A Collaborative, Place-Based Process
The revitalization of the Mount Zion Baptist Church was a deeply collaborative effort, integrating extensive community input into every facet of the project. To Be Done Studio visited various sites in and around Athens, Ohio including the Tablertown People of Color Museum, the Multicultural Genealogical Center, and the historic Kincaid Cave. These places and their stories inspired the design for an immersive storytelling exhibit. Through participatory workshops, it became apparent that the Mount Zion Black Cultural Center aspires to create a multi-sensory, dynamic and accessible environment that allows for future exhibits, educational opportunities, and oral histories to unfold.



Designing for Storytelling
The exhibit design intent revolves around creating a multi-functional space that respects the building's profound history while enabling its future as a dynamic community asset. A visitor will experience the space through three modes:
- Immersive Interactive mode: a theatrical experience through film and live storytelling;
- Passive Exploratory mode, an unstructured experience of a meandering exhibit; and
- Archivist Guide, which highlights the building’s history through traces of the church preserved as “thumbprints”.
This exhibit is designed to tell the still-unfolding history of the area, the church, and the people who built it, with many narratives being discovered and preserved through ongoing archival efforts.


A key feature of the Immersive Interactive mode is a flexible scrim system with film projections and complimented with theatrical lighting, to bring a dynamic storytelling experience to life. This innovative design element will create opportunities to draw the audience deeper into the historical context, simulating different atmospheres within the church's main sanctuary.

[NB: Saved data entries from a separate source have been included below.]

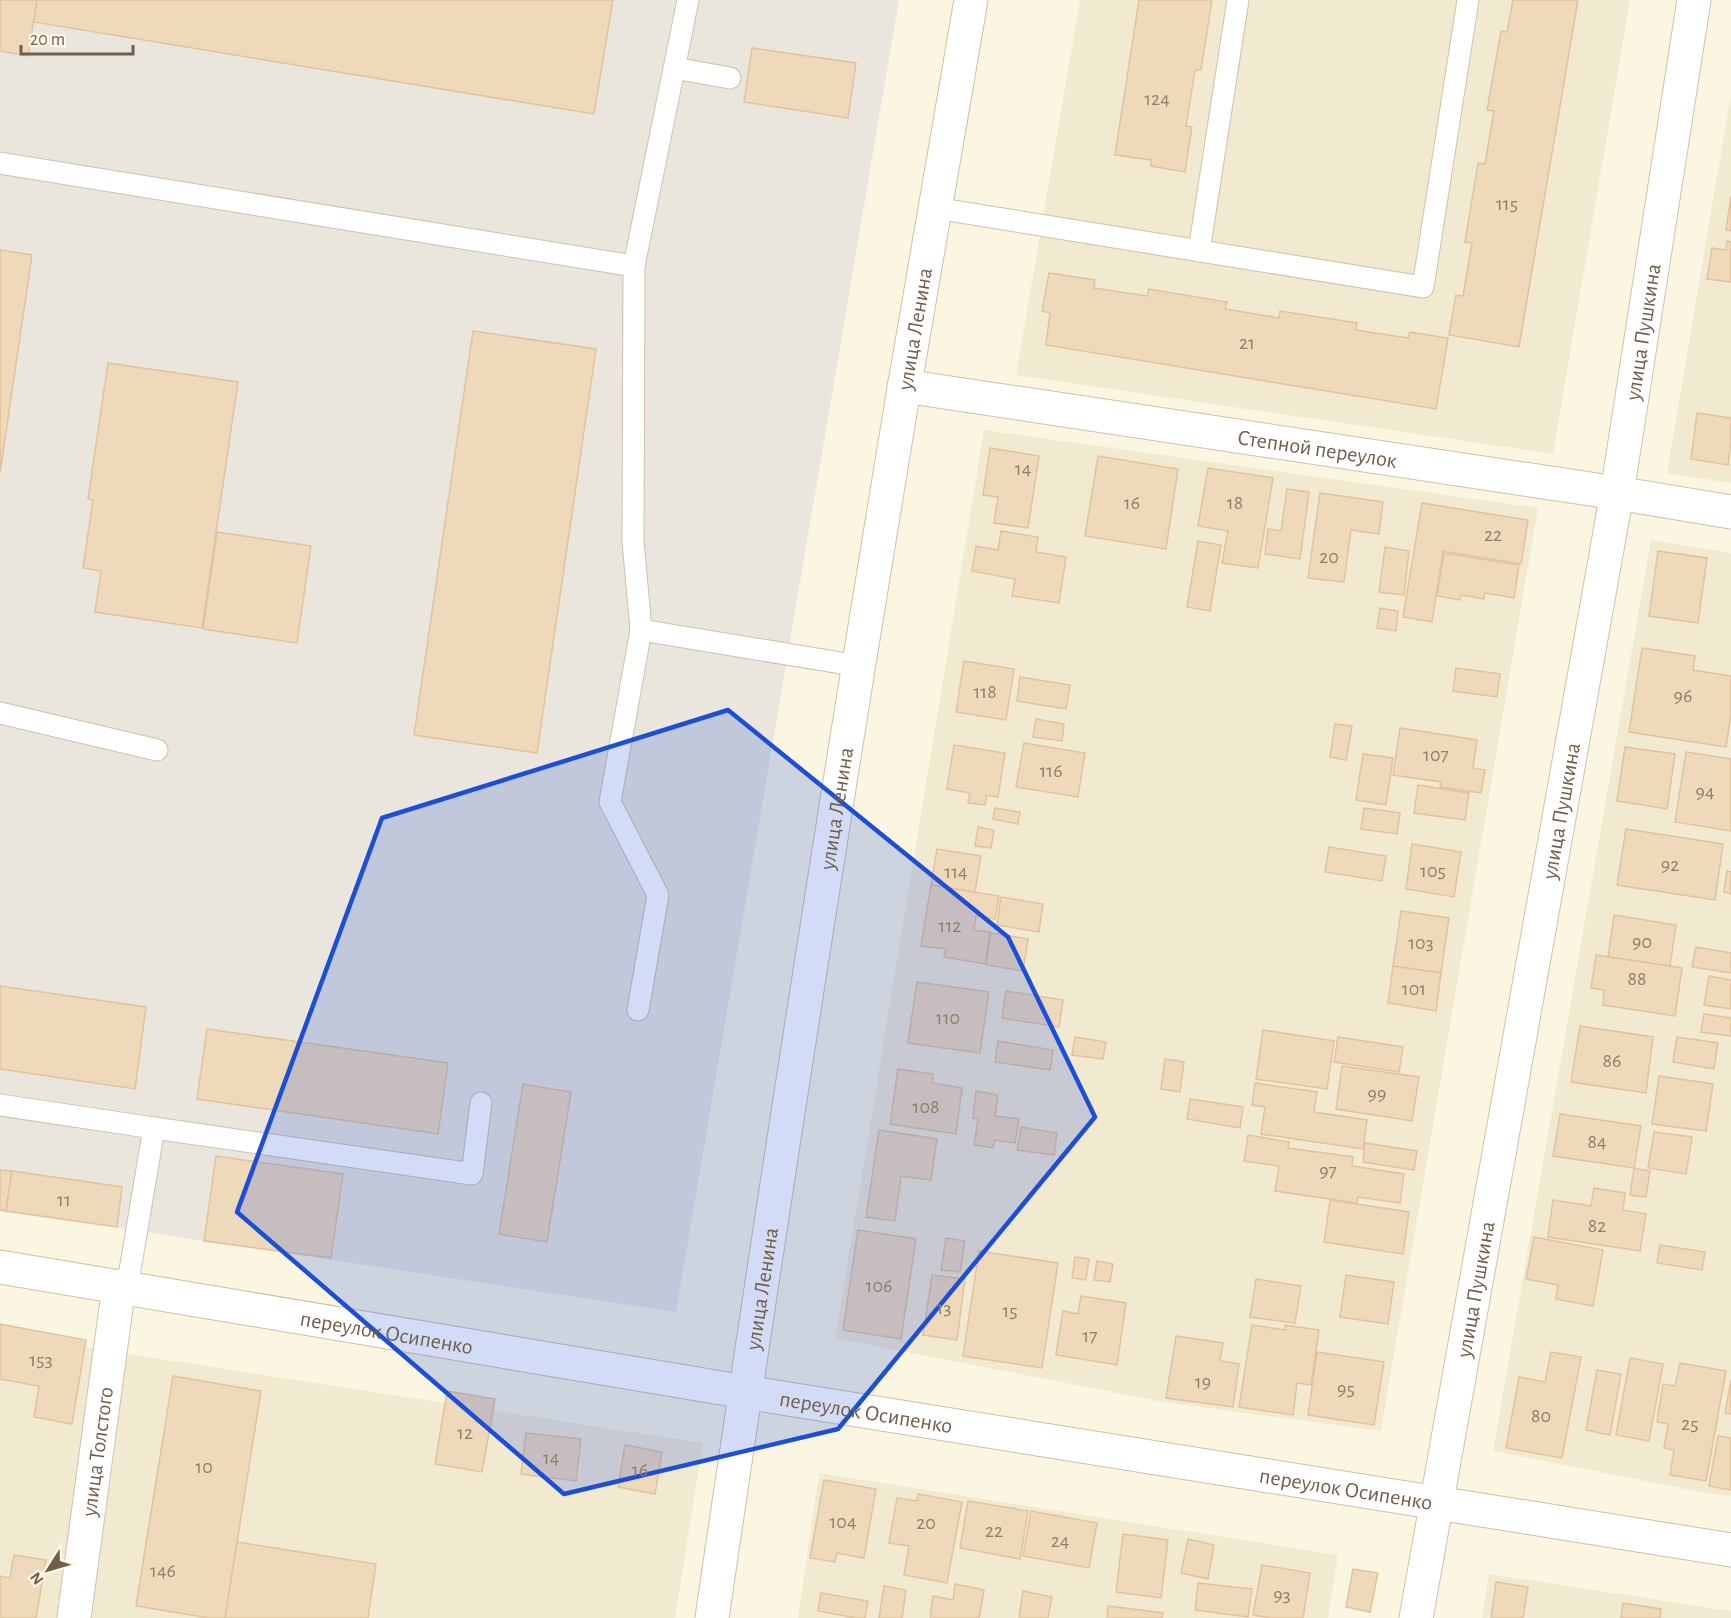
<svg xmlns="http://www.w3.org/2000/svg" width="1731" height="1618" viewBox="0 0 1731 1618" font-family="'Alegreya Sans',sans-serif">
<style>
.residential{fill:#f2e9d1}
.industrial{fill:#eae6dd}
.building{fill:#efd9bb;stroke:#e1c29c;stroke-width:1.5}
.lines{fill:none;stroke-linecap:round;stroke-linejoin:round}
.lane-casing{stroke:#cec1ad;stroke-width:23}
.street-casing{stroke:#cec1ad;stroke-width:35}
.secondary-casing{stroke:#cebfa8;stroke-width:35}
.lane{stroke:#fff;stroke-width:21}
.street{stroke:#fff;stroke-width:33}
.secondary{stroke:#fff;stroke-width:33}
.marked{fill:#1d4ed8;fill-opacity:0.2;stroke:#1d4ed8;stroke-width:4.5;stroke-linejoin:round}
.labels{text-anchor:middle;stroke-width:4.5;stroke-linejoin:round;paint-order:stroke}
.number-label{font-size:20px;fill:#907e66}
.street-label{font-size:22px;fill:#715f4a;stroke:#fef9e8}
</style>
<rect width="100%" height="100%" fill="#fbf6e2"/>
<g class="residential">
<path d="M1080,0H1630L1553,454L1016,375Z"/>
<path d="M1731,94V483L1667,473Z"/>
<path d="M984,430L1538,508L1381,1431L1163,1402L835,1338Z"/>
<path d="M1651,540L1731,553V1496L1706,1493L1493,1451Z"/>
<path d="M0,1334L703,1443L675,1618H0Z"/>
<path d="M819,1473L1338,1555L1328,1618H798Z"/>
<path d="M1489,1574L1731,1611V1618H1482Z"/>
</g>
<path class="industrial" d="M0,0H899L676,1312L0,1210Z"/>
<g class="building">
<path d="M0,0H37L28,56L0,51Z"/>
<path d="M37,0H613L594,114L34,22Z"/>
<path d="M1139,0H1212L1201,70H1195L1186,126L1192,127L1185,172L1151,166V160L1115,155Z"/>
<path d="M1513,0H1578L1519,347L1449,335L1456,295L1463,296L1472,243L1465,242L1478,163L1485,164L1494,111L1487,110L1501,31L1507,32Z"/>
<path d="M752,48L856,63L848,118L744,102Z"/>
<path d="M1731,196V231L1726,230Z"/>
<path d="M1727,241L1731,242V282L1707,279L1712,248L1726,250Z"/>
<path d="M0,250L32,255L0,473Z"/>
<path d="M1049,273L1095,280L1094,288L1147,296L1149,289L1227,302L1225,309L1279,318L1280,311L1357,323L1356,330L1408,338L1410,332L1448,338L1436,409L1046,345L1050,313L1042,311Z"/>
<path d="M473,331L596,349L537,753L414,735Z"/>
<path d="M108,363L238,382L202,628L95,612L101,571L83,568L93,500L88,499Z"/>
<path d="M1697,413L1731,418V442L1728,465L1691,459Z"/>
<path d="M990,448L1039,456L1028,528L994,523L998,497L983,495Z"/>
<path d="M1098,456L1178,469L1166,549L1085,536Z"/>
<path d="M1208,468L1273,478L1258,568L1222,563L1228,531L1198,526Z"/>
<path d="M1287,489L1309,492L1300,559L1265,554L1268,529L1281,531Z"/>
<path d="M1320,493L1383,502L1379,534L1351,530L1344,582L1308,578Z"/>
<path d="M1422,503L1528,520L1521,564L1443,551L1432,622L1403,617Z"/>
<path d="M1001,531L1038,537L1036,552L1066,557L1059,603L1012,596L1015,579L972,571L976,546L998,550Z"/>
<path d="M217,532L311,546L297,643L203,629Z"/>
<path d="M1198,541L1221,545L1210,611L1187,607Z"/>
<path d="M1385,547L1409,551L1404,595L1379,592Z"/>
<path d="M1658,551L1707,558L1698,623L1649,616Z"/>
<path d="M1444,553L1519,565L1514,598L1485,593L1484,599L1461,595L1460,600L1437,596Z"/>
<path d="M1380,608L1398,611L1396,631L1377,628Z"/>
<path d="M1642,648L1695,656L1693,670L1731,676V714L1726,747L1629,732Z"/>
<path d="M964,661L1014,669L1006,720L956,712Z"/>
<path d="M1456,668L1500,674L1497,697L1453,691Z"/>
<path d="M1020,677L1070,685L1066,709L1017,701Z"/>
<path d="M1036,719L1064,724L1062,741L1033,737Z"/>
<path d="M1335,724L1352,726L1346,760L1330,757Z"/>
<path d="M1400,728L1477,740L1473,768L1485,770L1481,793L1440,787L1441,782L1393,775Z"/>
<path d="M1024,743L1085,753L1078,797L1016,787Z"/>
<path d="M954,745L1005,753L998,797L987,795L985,805L968,803L970,793L947,789Z"/>
<path d="M1625,747L1675,754L1667,809L1617,801Z"/>
<path d="M1686,752L1731,759V831L1675,822Z"/>
<path d="M1363,754L1393,758L1386,805L1356,800Z"/>
<path d="M1418,785L1469,793L1465,820L1414,813Z"/>
<path d="M995,808L1020,812L1018,824L993,819Z"/>
<path d="M1364,808L1400,813L1397,834L1361,829Z"/>
<path d="M978,827L994,830L991,848L975,846Z"/>
<path d="M1626,829L1723,844L1715,900L1617,885Z"/>
<path d="M1412,844L1461,852L1454,897L1406,889Z"/>
<path d="M1329,847L1386,856L1382,881L1325,872Z"/>
<path d="M937,849L981,856L975,892L931,885Z"/>
<path d="M1727,871L1731,872V894L1724,892Z"/>
<path d="M931,885L999,896L995,919L976,916L974,930L990,932L985,964L944,957L946,949L921,946Z"/>
<path d="M1001,897L1043,904L1039,932L997,925Z"/>
<path d="M1401,911L1449,918L1441,973L1393,966Z"/>
<path d="M1614,915L1676,925L1670,966L1608,957Z"/>
<path d="M991,933L1028,939L1023,971L986,965Z"/>
<path d="M1696,947L1731,953V973L1692,967Z"/>
<path d="M1596,955L1682,968L1675,1016L1603,1005L1604,990L1591,988Z"/>
<path d="M1393,966L1441,973L1436,1011L1388,1003Z"/>
<path d="M1709,976L1731,980V1009L1704,1005Z"/>
<path d="M917,982L989,992L980,1053L908,1043Z"/>
<path d="M0,986L146,1007L135,1089L0,1069Z"/>
<path d="M1006,991L1063,1000L1059,1027L1002,1018Z"/>
<path d="M1704,1014L1731,1018V1036L1701,1032Z"/>
<path d="M1580,1026L1653,1037L1646,1093L1571,1082Z"/>
<path d="M207,1029L448,1063L438,1134L197,1099Z"/>
<path d="M1263,1030L1334,1041L1327,1089L1256,1079Z"/>
<path d="M1075,1037L1106,1042L1103,1059L1072,1055Z"/>
<path d="M1338,1037L1403,1047L1399,1072L1334,1062Z"/>
<path d="M1677,1037L1718,1043L1714,1069L1673,1062Z"/>
<path d="M998,1041L1053,1050L1050,1070L995,1062Z"/>
<path d="M1165,1059L1184,1062L1180,1092L1161,1089Z"/>
<path d="M1342,1066L1419,1077L1412,1121L1336,1109Z"/>
<path d="M898,1069L933,1074L932,1083L962,1088L956,1134L890,1124Z"/>
<path d="M1659,1076L1713,1084L1706,1131L1652,1124Z"/>
<path d="M1255,1083L1317,1092L1314,1112L1367,1120L1363,1149L1261,1134L1265,1107L1252,1105Z"/>
<path d="M523,1084L571,1092L547,1242L499,1234Z"/>
<path d="M976,1091L998,1095L995,1116L1019,1119L1015,1143L995,1140L993,1148L974,1145L978,1119L973,1118Z"/>
<path d="M1190,1099L1243,1107L1240,1128L1187,1119Z"/>
<path d="M1560,1114L1641,1126L1634,1168L1553,1156Z"/>
<path d="M1021,1127L1057,1133L1054,1155L1017,1150Z"/>
<path d="M879,1130L937,1139L931,1180L901,1176L895,1221L866,1217Z"/>
<path d="M1654,1132L1692,1137L1686,1174L1648,1168Z"/>
<path d="M1248,1135L1289,1142L1288,1148L1353,1157L1352,1166L1404,1174L1400,1203L1358,1197L1357,1203L1275,1191L1279,1166L1244,1161Z"/>
<path d="M1365,1143L1417,1151L1414,1170L1363,1162Z"/>
<path d="M216,1156L343,1174L331,1258L204,1241Z"/>
<path d="M1634,1168L1650,1171L1646,1197L1630,1195Z"/>
<path d="M0,1170L12,1171L6,1211L0,1210Z"/>
<path d="M12,1171L122,1187L117,1227L6,1211Z"/>
<path d="M1594,1188L1625,1193L1623,1210L1646,1214L1640,1251L1548,1237L1553,1200L1591,1206Z"/>
<path d="M1330,1200L1409,1212L1403,1254L1324,1242Z"/>
<path d="M858,1230L916,1239L901,1339L843,1330Z"/>
<path d="M1534,1237L1603,1250L1593,1306L1556,1299L1558,1285L1526,1279Z"/>
<path d="M946,1238L965,1241L960,1272L941,1270Z"/>
<path d="M1660,1245L1705,1252L1702,1270L1657,1263Z"/>
<path d="M979,1251L1058,1263L1042,1368L963,1356Z"/>
<path d="M1075,1257L1089,1259L1086,1280L1072,1278Z"/>
<path d="M1097,1261L1113,1264L1110,1282L1094,1280Z"/>
<path d="M932,1275L965,1279L957,1340L923,1335Z"/>
<path d="M1346,1275L1394,1282L1388,1324L1340,1317Z"/>
<path d="M1256,1279L1301,1286L1295,1323L1250,1317Z"/>
<path d="M1081,1296L1126,1303L1117,1365L1056,1355L1063,1311L1078,1314Z"/>
<path d="M0,1324L86,1340L72,1424L34,1417L39,1386L0,1379Z"/>
<path d="M1252,1325L1285,1330V1325L1319,1330L1311,1385L1297,1383L1293,1415L1239,1407Z"/>
<path d="M1176,1336L1223,1343L1220,1361L1239,1364L1233,1407L1166,1398Z"/>
<path d="M1317,1352L1384,1362L1374,1425L1308,1415Z"/>
<path d="M1551,1352L1581,1357L1562,1458L1506,1448L1519,1377L1545,1382Z"/>
<path d="M1630,1358L1663,1364L1649,1441L1616,1435Z"/>
<path d="M1680,1363L1726,1371L1706,1481L1670,1475L1674,1450L1664,1448L1668,1424L1657,1422L1663,1384L1675,1386Z"/>
<path d="M1597,1370L1621,1374L1610,1435L1586,1430Z"/>
<path d="M173,1376L261,1391L225,1618H209L136,1606Z"/>
<path d="M1731,1380V1414L1725,1413Z"/>
<path d="M447,1391L495,1399L482,1472L435,1464Z"/>
<path d="M526,1433L581,1439L576,1481L521,1474Z"/>
<path d="M1718,1436L1731,1438V1490L1709,1486Z"/>
<path d="M625,1445L662,1452L655,1494L618,1487Z"/>
<path d="M824,1480L876,1489L864,1558L837,1553L835,1562L810,1558Z"/>
<path d="M918,1494L962,1502L947,1583L904,1575L909,1546L889,1543L897,1498L917,1501Z"/>
<path d="M968,1501L1028,1511L1020,1559L960,1548Z"/>
<path d="M1031,1511L1097,1523L1089,1568L1023,1556Z"/>
<path d="M1123,1534L1168,1540L1161,1598L1116,1592Z"/>
<path d="M1188,1539L1214,1545L1208,1579L1181,1573Z"/>
<path d="M237,1542L376,1564L368,1618H225Z"/>
<path d="M14,1555L46,1560L36,1618H0V1576L10,1578Z"/>
<path d="M1262,1565L1310,1573L1303,1618H1272L1253,1615Z"/>
<path d="M1353,1569L1378,1573L1370,1612L1346,1607Z"/>
<path d="M1496,1582L1528,1587L1523,1618H1491Z"/>
<path d="M1198,1583L1252,1589L1248,1617L1195,1610Z"/>
<path d="M955,1584L984,1590L979,1618H930L933,1596L953,1600Z"/>
<path d="M884,1586L906,1590L902,1618H879Z"/>
<path d="M1023,1591L1052,1597L1048,1618H1019Z"/>
<path d="M821,1593L868,1601L865,1618H856L818,1611Z"/>
<path d="M1623,1603L1661,1609L1660,1618H1621Z"/>
<path d="M1108,1606L1163,1613L1162,1618H1107Z"/>
</g>
<g class="lines">
<g class="lane-casing">
<g id="lane">
<path d="M688,0L634,266L633,541L641,630L859,666"/>
<path d="M674,68L730,78"/>
<path d="M0,163L634,266"/>
<path d="M935,208L1423,287L1468,0"/>
<path d="M1199,251L1238,0"/>
<path d="M0,713L157,750"/>
<path d="M638,1010L658,895L610,802L641,630"/>
<path d="M0,1105L154,1128"/>
<path d="M127,1288L154,1128L472,1174L481,1103"/>
</g>
</g>
<g class="street-casing">
<g id="street">
<path id="s1" d="M904,386L1617,493L1731,512"/>
<path id="s2" d="M74,1618L119,1286"/>
<path id="s3" d="M1416,1618L1617,493L1694,0"/>
</g>
</g>
<g class="secondary-casing">
<g id="secondary">
<path id="s4" d="M0,1267L745,1392L1731,1550"/>
<path id="s5" d="M712,1618C772,1208 836,798 904,389C925,260 949,130 971,0"/>
</g>
</g>
<use href="#lane" class="lane"/>
<use href="#street" class="street"/>
<use href="#secondary" class="secondary"/>
</g>
<path class="marked" d="M728,710L1008,937L1095,1117L838,1429L564,1494L237,1212L382,818Z"/>
<g class="labels">
<g class="number-label">
<text x="1157" y="105">124</text>
<text x="1507" y="210">115</text>
<text x="1247" y="349">21</text>
<text x="1023" y="475">14</text>
<text x="1132" y="509">16</text>
<text x="1235" y="509">18</text>
<text x="1493" y="541">22</text>
<text x="1329" y="563">20</text>
<text x="985" y="698">118</text>
<text x="1683" y="702">96</text>
<text x="1436" y="761">107</text>
<text x="1051" y="777">116</text>
<text x="1705" y="798">94</text>
<text x="1670" y="871">92</text>
<text x="1433" y="877">105</text>
<text x="956" y="878">114</text>
<text x="950" y="932">112</text>
<text x="1642" y="948">90</text>
<text x="1421" y="949">103</text>
<text x="1637" y="985">88</text>
<text x="1414" y="995">101</text>
<text x="948" y="1024">110</text>
<text x="1612" y="1067">86</text>
<text x="1377" y="1100">99</text>
<text x="926" y="1113">108</text>
<text x="1597" y="1148">84</text>
<text x="1328" y="1177">97</text>
<text x="64" y="1206">11</text>
<text x="1597" y="1232">82</text>
<text x="879" y="1292">106</text>
<text x="944" y="1314">13</text>
<text x="1010" y="1317">15</text>
<text x="1090" y="1342">17</text>
<text x="41" y="1366">153</text>
<text x="1203" y="1388">19</text>
<text x="1346" y="1395">95</text>
<text x="1541" y="1422">80</text>
<text x="1690" y="1430">25</text>
<text x="465" y="1439">12</text>
<text x="551" y="1464">14</text>
<text x="204" y="1473">10</text>
<text x="640" y="1476">16</text>
<text x="843" y="1528">104</text>
<text x="926" y="1529">20</text>
<text x="994" y="1537">22</text>
<text x="1060" y="1547">24</text>
<text x="163" y="1577">146</text>
<text x="1282" y="1601">93</text>
</g>
<g class="street-label">
<text dy="8" stroke="none"><textPath href="#s5" startOffset="1305">улица Ленина</textPath></text>
<text dy="8" stroke="none"><textPath href="#s3" startOffset="1306">улица Пушкина</textPath></text>
<text dy="8" stroke="none"><textPath href="#s1" startOffset="418">Степной переулок</textPath></text>
<text dy="8" stroke="none"><textPath href="#s5" startOffset="819">улица Ленина</textPath></text>
<text dy="8" stroke="none"><textPath href="#s3" startOffset="820">улица Пушкина</textPath></text>
<text dy="8" stroke="none"><textPath href="#s5" startOffset="333">улица Ленина</textPath></text>
<text dy="8" stroke="none"><textPath href="#s3" startOffset="334">улица Пушкина</textPath></text>
<text dy="8" stroke="none"><textPath href="#s4" startOffset="392">переулок Осипенко</textPath></text>
<text dy="8" stroke="none"><textPath href="#s4" startOffset="878">переулок Осипенко</textPath></text>
<text dy="8" stroke="none"><textPath href="#s2" startOffset="168">улица Толстого</textPath></text>
<text dy="8" stroke="none"><textPath href="#s4" startOffset="1364">переулок Осипенко</textPath></text>
</g>
</g>
<g transform="translate(48 1570) rotate(233)" stroke="#fef9e8" stroke-width="4.5" paint-order="stroke">
<path d="M0-4.5L10 22L0 15L-10 22Z" fill="#715f4a"/>
<text y="-9" font-size="16" font-weight="bold" text-anchor="middle" fill="#715f4a">N</text>
</g>
<path d="M21 45v9h112v-9" fill="none" stroke="#715f4a" stroke-width="3"/>
<text x="30" y="45" font-size="18" fill="#715f4a" stroke="#fef9e8" stroke-width="4.5" paint-order="stroke">20 m</text>
</svg>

The integration of preservation techniques with innovative design ensures that the Mount Zion Baptist Church will not only stand as a tangible testament to its past, but will also serve as a dynamic and uplifting force, fostering cultural pride and economic opportunity for its community's future.



Building on the foundation of the initial CIRD project, the Mount Zion Black Cultural Center exhibits share the story of Athens and its founders with the local community, university students, and visitors alike. While research, documentation, and the development of a living archive are ongoing, this emerging exhibit honors the Church’s legacy, meeting a history of injustice and adversity with resilience and the collective power of knowledge and creation.